Havia um temor constante de que fosse picado por cobra. Se desejava
nadar, os mais exímios nadadores da tribo o precediam para verificar se
estavam livres de piranhas, enquanto batedores experientes percorriam a
margem à procura de jacarés. Só então o menino-deus se entregava às
águas.
Mas havia
alguém que não gostava do menino. Era Jurupari, o espírito do mal. Sua
maldade não podia suportar a felicidade com que os índios tinham sido
contemplados; sua inveja consumia-o diante do carinho com que a criança
era tratada.
Apesar de
todo o cuidado que dispensavam ao menino, os Índios haviam se esquecido
de uma coisa muito importante: de ensinar-lhe o que era o perigo.
Jurupari,
invisível, passou a seguir os passos do menino esperando impacientemente
a oportunidade de realizar a sua maldosa intenção. Isso, porém, não era
fácil, diante de tanta precaução com que cercavam o menino.
Mas tudo o
que é humano, por mais perfeito que seja, tem sempre uma falha. E um
dia... um dia, o menino sentiu o desejo de fazer algo proibido.
Perto da
aldeia, várias castanheiras marcavam o início da parte menos explorada
da floresta. Os índios mais velhos contavam estórias estranhas sobre
seres fantásticos que ali habitavam. Havia muito que a imaginação do
menino o empolgava, incitando-o a explorar a região proibida. E nesse
dia, aproveitando a ausência dos guardiões, que o imaginavam dormindo,
sorrateiramente deixou a cabana e partiu em direção às árvores.
Jurupari,
ainda invisível, seguia-o exultante, pressentindo que era a oportunidade
pela qual tanto ansiava.
O Curumim,
chegado ás castanheiras, procurou a mais propícia à sua aventura e subiu
nela rapidamente. Ofegante pela rapidez com que agira e pela emoção da
aventura, perscrutou cuidadosamente a mata que se desenrolava adiante.

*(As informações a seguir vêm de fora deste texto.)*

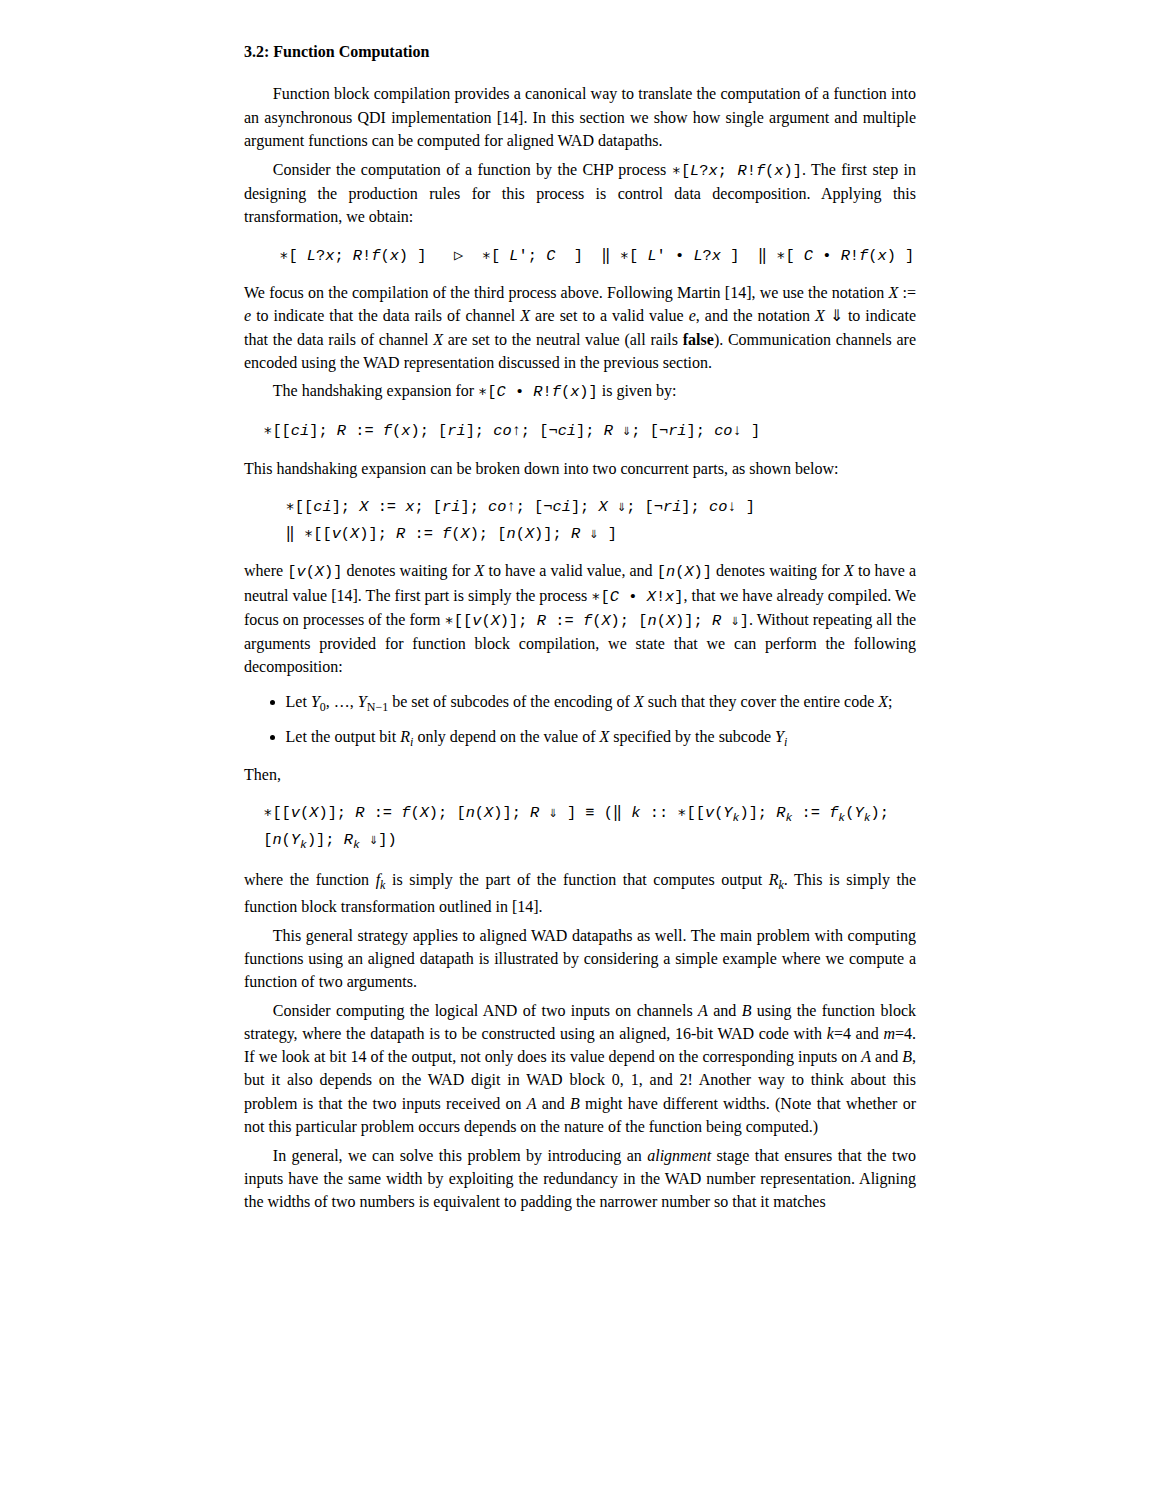3.2: Function Computation
Function block compilation provides a canonical way to translate the computation of a function into an asynchronous QDI implementation [14]. In this section we show how single argument and multiple argument functions can be computed for aligned WAD datapaths.
Consider the computation of a function by the CHP process ∗[L?x; R!f(x)]. The first step in designing the production rules for this process is control data decomposition. Applying this transformation, we obtain:
∗[ L?x; R!f(x) ] ▷ ∗[ L′; C ] ‖ ∗[ L′ • L?x ] ‖ ∗[ C • R!f(x) ]
We focus on the compilation of the third process above. Following Martin [14], we use the notation X := e to indicate that the data rails of channel X are set to a valid value e, and the notation X ⇓ to indicate that the data rails of channel X are set to the neutral value (all rails false). Communication channels are encoded using the WAD representation discussed in the previous section.
The handshaking expansion for ∗[C • R!f(x)] is given by:
∗[[ci]; R := f(x); [ri]; co↑; [¬ci]; R ⇓; [¬ri]; co↓ ]
This handshaking expansion can be broken down into two concurrent parts, as shown below:
∗[[ci]; X := x; [ri]; co↑; [¬ci]; X ⇓; [¬ri]; co↓ ]
‖ ∗[[v(X)]; R := f(X); [n(X)]; R ⇓ ]
where [v(X)] denotes waiting for X to have a valid value, and [n(X)] denotes waiting for X to have a neutral value [14]. The first part is simply the process ∗[C • X!x], that we have already compiled. We focus on processes of the form ∗[[v(X)]; R := f(X); [n(X)]; R ⇓]. Without repeating all the arguments provided for function block compilation, we state that we can perform the following decomposition:
Let Y 0, …, YN−1 be set of subcodes of the encoding of X such that they cover the entire code X;
Let the output bit Ri only depend on the value of X specified by the subcode Yi
Then,
∗[[v(X)]; R := f(X); [n(X)]; R ⇓ ] ≡ (‖ k :: ∗[[v(Yk)]; Rk := fk(Yk); [n(Yk)]; Rk ⇓])
where the function fk is simply the part of the function that computes output Rk. This is simply the function block transformation outlined in [14].
This general strategy applies to aligned WAD datapaths as well. The main problem with computing functions using an aligned datapath is illustrated by considering a simple example where we compute a function of two arguments.
Consider computing the logical AND of two inputs on channels A and B using the function block strategy, where the datapath is to be constructed using an aligned, 16-bit WAD code with k=4 and m=4. If we look at bit 14 of the output, not only does its value depend on the corresponding inputs on A and B, but it also depends on the WAD digit in WAD block 0, 1, and 2! Another way to think about this problem is that the two inputs received on A and B might have different widths. (Note that whether or not this particular problem occurs depends on the nature of the function being computed.)
In general, we can solve this problem by introducing an alignment stage that ensures that the two inputs have the same width by exploiting the redundancy in the WAD number representation. Aligning the widths of two numbers is equivalent to padding the narrower number so that it matches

Mas oh! desilusão! Nada do que havia criado na sua imaginação surgia
ante os seus olhos curiosos. Desceu da árvore, desiludido pelo
insucesso. Rente ao tronco, Jurupari esperava-o sob a forma de uma
cascavel.
Ele viu a
cobra, mas ficou indiferente diante do perigo, pois não o conhecia. E a
cobra picou-o.
Surpreso, o
menino procurou correr até a aldeia, mas logo foi vencido pelo veneno,
caiu ao solo, e ali ficou até morrer.
Na aldeia
haviam descoberto a falta do Curumim, e se fizera a maior confusão entre
os índios, pois receavam que o pior tivesse acontecido. E todos que
podiam andar espalharam-se freneticamente pela região à procura do
menino.
Não demorou
muito para que um grupo de índios retornasse com o pequeno corpo. Tão
logo todos compreenderam que o irremediável acontecera, tomaram-se de
desespero, e inconsoláveis se lamentavam.
- Agora -
disse o pajé - voltaremos a ser um povo comum. Estaremos sujeitos à
fome, às doenças, às intempéries. Nossa felicidade terminou com a morte
de Curumim.
Foi aí que a
voz de Tupã, o Deus dos Índios, se fez ouvir. De início, parecia o
ribombar do trovão, mas logo as palavras se destacaram, tornaram-se
claras, e os índios entenderam:
- Plantem os
olhos do menino e reguem a terra com as lágrimas. Deles nascerá uma
planta que dará frutos milagrosos. Serão os frutos da vida. Darão força
aos jovens e rejuvenescerão os velhos.
O pajé
plantou os olhos do menino, e lágrimas não faltaram para regar o pequeno
pedaço de terra onde eles estavam enterrados.
Passados
alguns dias, uma planta desconhecida rompeu a terra, e cresceu com tal
força e exuberância que os índios não tiveram dúvidas: a promessa de
Tupã transformava-se em realidade.
Mais alguns
dias, e a planta deu frutos. Os índios partiram-nos e ficaram
impressionados diante da semelhança com os olhos do menino.
Foi assim
que nasceu o guaraná. Uma planta que procura alcançar as árvores
próximas, lembrando a fatídica aventura do menino morto por Jurupari.
E seus
frutos fortaleceram os jovens e rejuvenesceram os velhos, e eles puderam
vencer as dificuldades, mantendo a prosperidade da tribo.